● TASK DIRECTIONS
In your copy of the data, omit the pictures and keep all else exactly as given.

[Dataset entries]
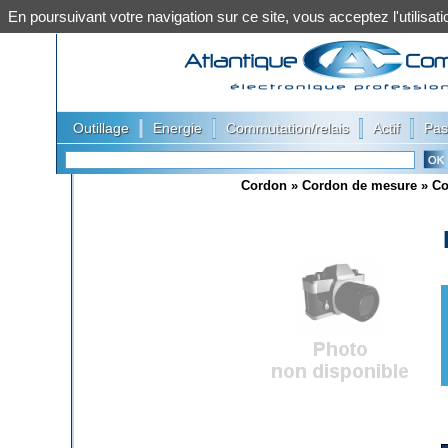
En poursuivant votre navigation sur ce site, vous acceptez l'utilis
|
|
|
|
Outillage
Energie
Commutation/relais
Actif
Pas
Cordon
»
Cordon de mesure
»
Co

● EXERCISE SOLUTION
En poursuivant votre navigation sur ce site, vous acceptez l'utilis
|
|
|
|
Outillage
Energie
Commutation/relais
Actif
Pas
Cordon
»
Cordon de mesure
»
Co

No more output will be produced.